The past week and a half has been a whirlwind of department parties at the fiefdom in which I work. I haven't had to buy or pack lunch in all that time. The time between Thanksgiving and New Year's is a blur of consumption: beginning with the feast on Thursday and the orgy of spending on "Black Friday," we really enter into a month of altered consciousness. The stores, which have been selling Christmas since before Halloween, become part of the celebration: workers wearing holiday hats or vests, decor either trimmed with tinsel or full-out swapped for red and green motifs, Christmas muzak piped through the all-encompassing store sound system. If anything is the "reason for the season," it is this: many stores make between 20 and 30 percent of their sales during this annual gorging.
On Christmas, those of us who celebrate the festivities will face a surfeit of gifts both given and received and then again to the table where we will engage in a feast to rival Thanksgiving. And only one week later there will be perhaps our culture's greatest international display of debauchery, New Year's Eve (Mardi Gras is perhaps the most debauched celebration, but it's really localized in this country).
New Year's Eve is a holiday expressly designed for partying. Whether it's in Times Square, a hotel ballroom, or someone's apartment, the only rite of New Year's Eve is a party. There's nothing wrong with that, of course. It's only an observation, not a judgement.
Freud said that there was "something savage about the very nature of a holiday"* due to its excess -- that it overwhelmed mores and took us out of our normal lives, and not necessarily in a good way. We are certainly outside ourselves during the holiday season: we spend more -- much of it on credit cards -- and we tend to eat more.
With all of this excess comes a return to responsibility and guilt, hence the New Year's Resolutions and the advertising blitz by health clubs trying to capitalize on the bloated post-holiday body.
*Richard Wright quotes this segment of Freud as an epigram to his book Savage Holiday, a "whiteface" novel about a man forced into retirement.
8 comments:
I've never read that particular Wright book. I can't help but think about Bahktin(sp?) and the carnivalesque. Holidays allow for a bit of the crazies to be let out into the public.
Stores capitalize on this insanity.
You've given me a lot to think about.
Yes, life is good. And btw, I assume you've seen this.

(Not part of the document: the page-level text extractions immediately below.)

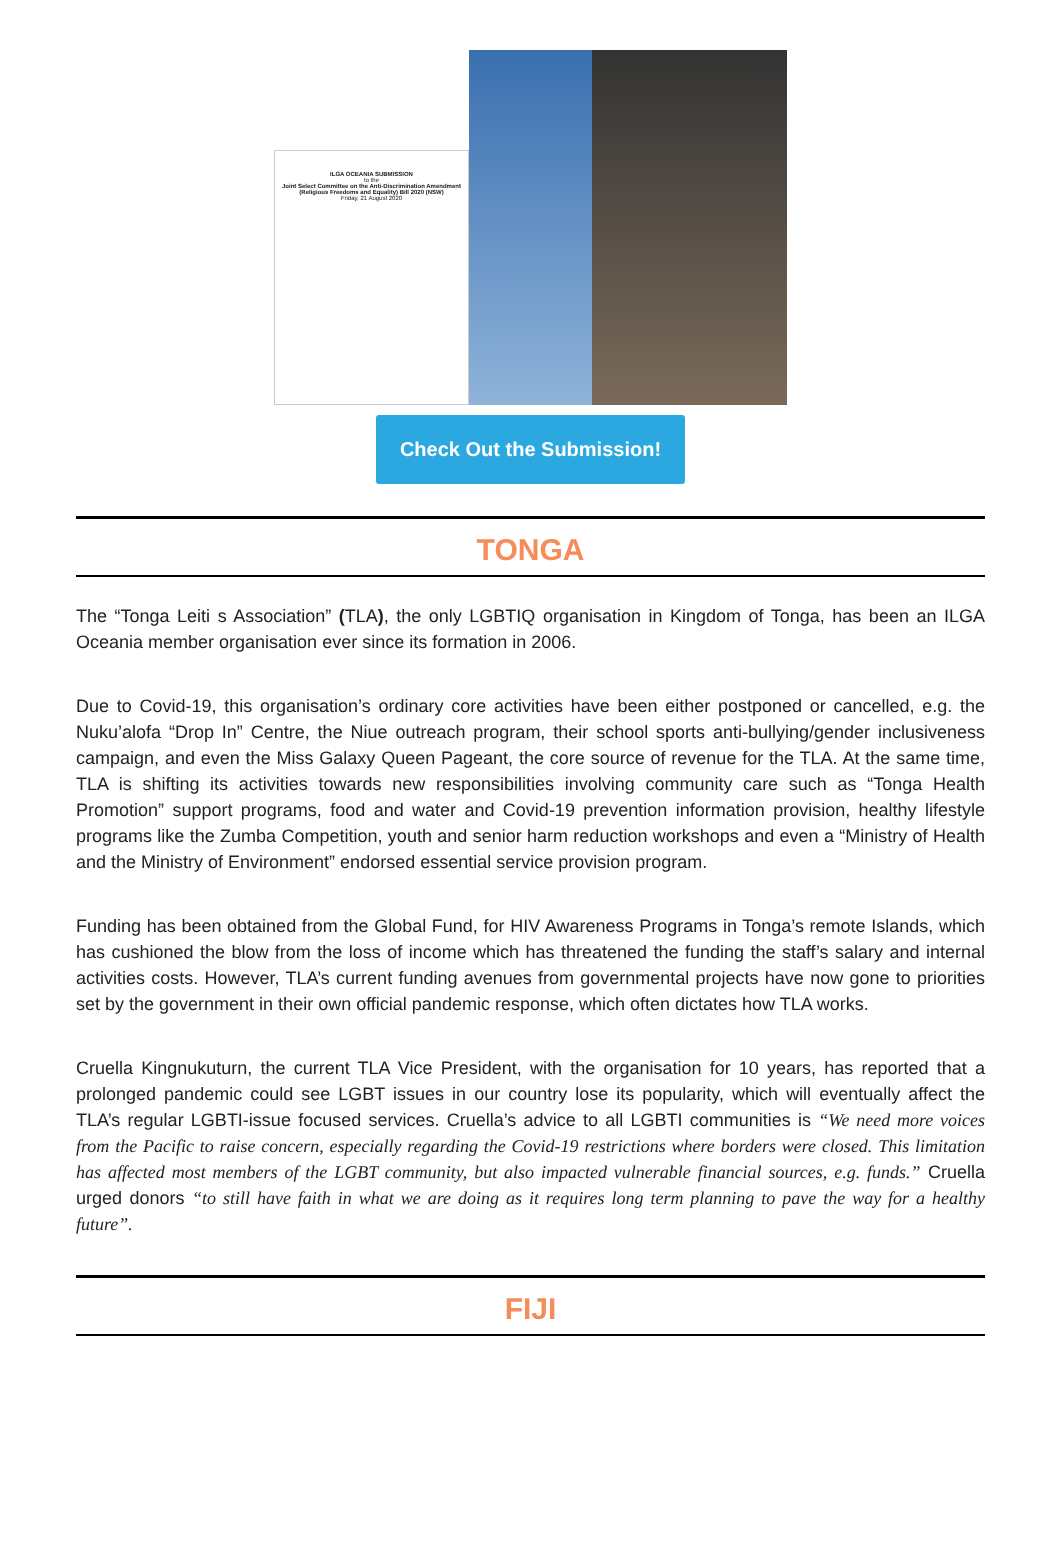ILGA OCEANIA SUBMISSION
to the
Joint Select Committee on the Anti-Discrimination Amendment (Religious Freedoms and Equality) Bill 2020 (NSW)
Friday, 21 August 2020
Check Out the Submission!
TONGA
The “Tonga Leiti s Association” (TLA), the only LGBTIQ organisation in Kingdom of Tonga, has been an ILGA Oceania member organisation ever since its formation in 2006.
Due to Covid-19, this organisation’s ordinary core activities have been either postponed or cancelled, e.g. the Nuku’alofa “Drop In” Centre, the Niue outreach program, their school sports anti-bullying/gender inclusiveness campaign, and even the Miss Galaxy Queen Pageant, the core source of revenue for the TLA. At the same time, TLA is shifting its activities towards new responsibilities involving community care such as “Tonga Health Promotion” support programs, food and water and Covid-19 prevention information provision, healthy lifestyle programs like the Zumba Competition, youth and senior harm reduction workshops and even a “Ministry of Health and the Ministry of Environment” endorsed essential service provision program.
Funding has been obtained from the Global Fund, for HIV Awareness Programs in Tonga’s remote Islands, which has cushioned the blow from the loss of income which has threatened the funding the staff’s salary and internal activities costs. However, TLA’s current funding avenues from governmental projects have now gone to priorities set by the government in their own official pandemic response, which often dictates how TLA works.
Cruella Kingnukuturn, the current TLA Vice President, with the organisation for 10 years, has reported that a prolonged pandemic could see LGBT issues in our country lose its popularity, which will eventually affect the TLA’s regular LGBTI-issue focused services. Cruella’s advice to all LGBTI communities is “We need more voices from the Pacific to raise concern, especially regarding the Covid-19 restrictions where borders were closed. This limitation has affected most members of the LGBT community, but also impacted vulnerable financial sources, e.g. funds.” Cruella urged donors “to still have faith in what we are doing as it requires long term planning to pave the way for a healthy future”.
FIJI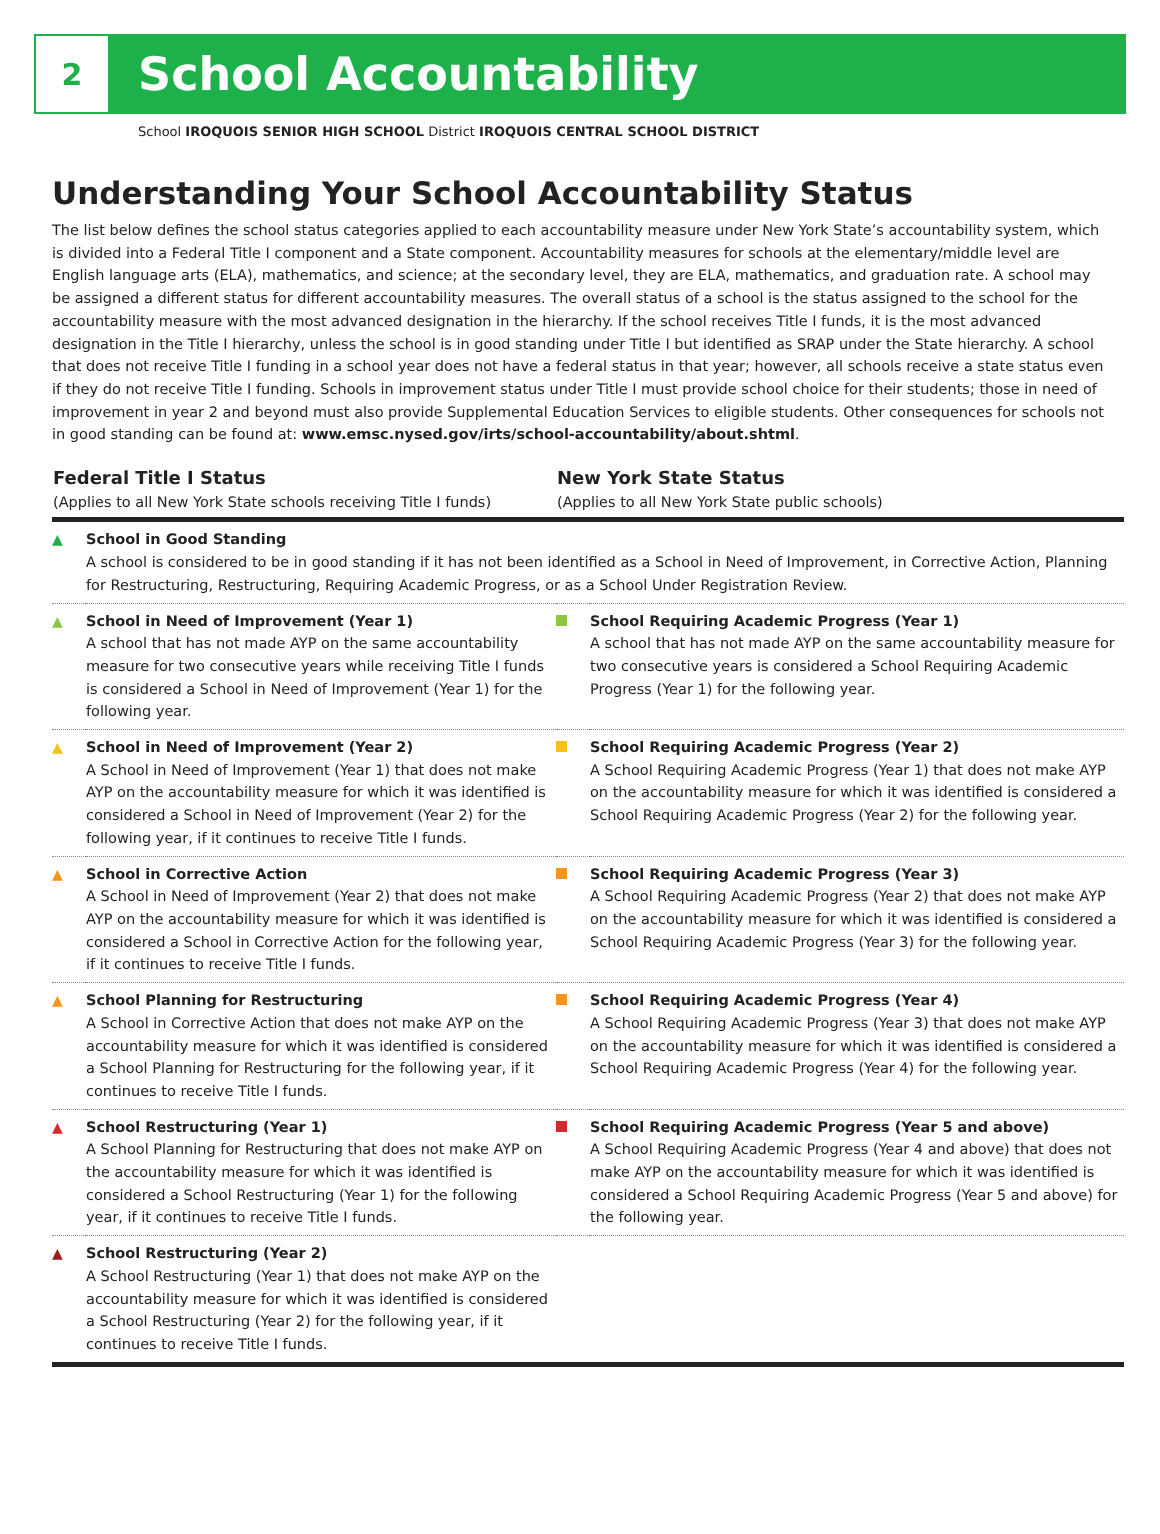2
School Accountability
School IROQUOIS SENIOR HIGH SCHOOL District IROQUOIS CENTRAL SCHOOL DISTRICT
Understanding Your School Accountability Status
The list below defines the school status categories applied to each accountability measure under New York State’s accountability system, which is divided into a Federal Title I component and a State component. Accountability measures for schools at the elementary/middle level are English language arts (ELA), mathematics, and science; at the secondary level, they are ELA, mathematics, and graduation rate. A school may be assigned a different status for different accountability measures. The overall status of a school is the status assigned to the school for the accountability measure with the most advanced designation in the hierarchy. If the school receives Title I funds, it is the most advanced designation in the Title I hierarchy, unless the school is in good standing under Title I but identified as SRAP under the State hierarchy. A school that does not receive Title I funding in a school year does not have a federal status in that year; however, all schools receive a state status even if they do not receive Title I funding. Schools in improvement status under Title I must provide school choice for their students; those in need of improvement in year 2 and beyond must also provide Supplemental Education Services to eligible students. Other consequences for schools not in good standing can be found at: www.emsc.nysed.gov/irts/school-accountability/about.shtml.
| Federal Title I Status (Applies to all New York State schools receiving Title I funds) | | New York State Status (Applies to all New York State public schools) | |
| --- | --- | --- | --- |
| ▲ | School in Good Standing A school is considered to be in good standing if it has not been identified as a School in Need of Improvement, in Corrective Action, Planning for Restructuring, Restructuring, Requiring Academic Progress, or as a School Under Registration Review. | | |
| ▲ | School in Need of Improvement (Year 1) A school that has not made AYP on the same accountability measure for two consecutive years while receiving Title I funds is considered a School in Need of Improvement (Year 1) for the following year. | | School Requiring Academic Progress (Year 1) A school that has not made AYP on the same accountability measure for two consecutive years is considered a School Requiring Academic Progress (Year 1) for the following year. |
| ▲ | School in Need of Improvement (Year 2) A School in Need of Improvement (Year 1) that does not make AYP on the accountability measure for which it was identified is considered a School in Need of Improvement (Year 2) for the following year, if it continues to receive Title I funds. | | School Requiring Academic Progress (Year 2) A School Requiring Academic Progress (Year 1) that does not make AYP on the accountability measure for which it was identified is considered a School Requiring Academic Progress (Year 2) for the following year. |
| ▲ | School in Corrective Action A School in Need of Improvement (Year 2) that does not make AYP on the accountability measure for which it was identified is considered a School in Corrective Action for the following year, if it continues to receive Title I funds. | | School Requiring Academic Progress (Year 3) A School Requiring Academic Progress (Year 2) that does not make AYP on the accountability measure for which it was identified is considered a School Requiring Academic Progress (Year 3) for the following year. |
| ▲ | School Planning for Restructuring A School in Corrective Action that does not make AYP on the accountability measure for which it was identified is considered a School Planning for Restructuring for the following year, if it continues to receive Title I funds. | | School Requiring Academic Progress (Year 4) A School Requiring Academic Progress (Year 3) that does not make AYP on the accountability measure for which it was identified is considered a School Requiring Academic Progress (Year 4) for the following year. |
| ▲ | School Restructuring (Year 1) A School Planning for Restructuring that does not make AYP on the accountability measure for which it was identified is considered a School Restructuring (Year 1) for the following year, if it continues to receive Title I funds. | | School Requiring Academic Progress (Year 5 and above) A School Requiring Academic Progress (Year 4 and above) that does not make AYP on the accountability measure for which it was identified is considered a School Requiring Academic Progress (Year 5 and above) for the following year. |
| ▲ | School Restructuring (Year 2) A School Restructuring (Year 1) that does not make AYP on the accountability measure for which it was identified is considered a School Restructuring (Year 2) for the following year, if it continues to receive Title I funds. | | |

I have indeed, LB. It's that weekend before Xmas that ranks at the top. However, I think the excitement of "Black Friday" is really about 2 things:
1. It ushers in the Christmas season before you've even shit out the thanksgiving dinner.
2. It serves as a counterpoint to what is really a sedate holiday.
MA: I also had some stuff about Bakhtin in the original post, but he's really talking about transgression whereas I'm going for loss of control excess. Halloween for me or Mardi Gras would be the best Bakhtinian holiday I think.
But on a Bakhtinian note, we do allow more leeway during the holiday season, don't we? We violate lots of social norms at office parties, etc.
Thunderbird and Bailey's Creme shake it up!
You know we're just allowed these little frenzies to keep us in line the other 11 months of the year!
I loathe New Years. It never ends well. And I inevitably try to drink myself into fun, which is bad planning. I'm boycotting this year. Dammit, I'm just not playing into it this year. SCrew you, Dick Clark. (I don't really mean it, Dick...call me?)
There is truely something savage about the holidays. I refused to let anyone merge in traffic today and liked it. Plasticcrapbuying, bingeeating jerkoffs clogging the streets in desperate lastditch shopping runs during which they spend equal parts for gift and for self.
Have you seen those new lawn signs, similar to candidate signs that say KEEP CHRIST IN CHRISTMAS?? Or are they just a west coast thing?
...and I say, "Keep the "X" in X-mas."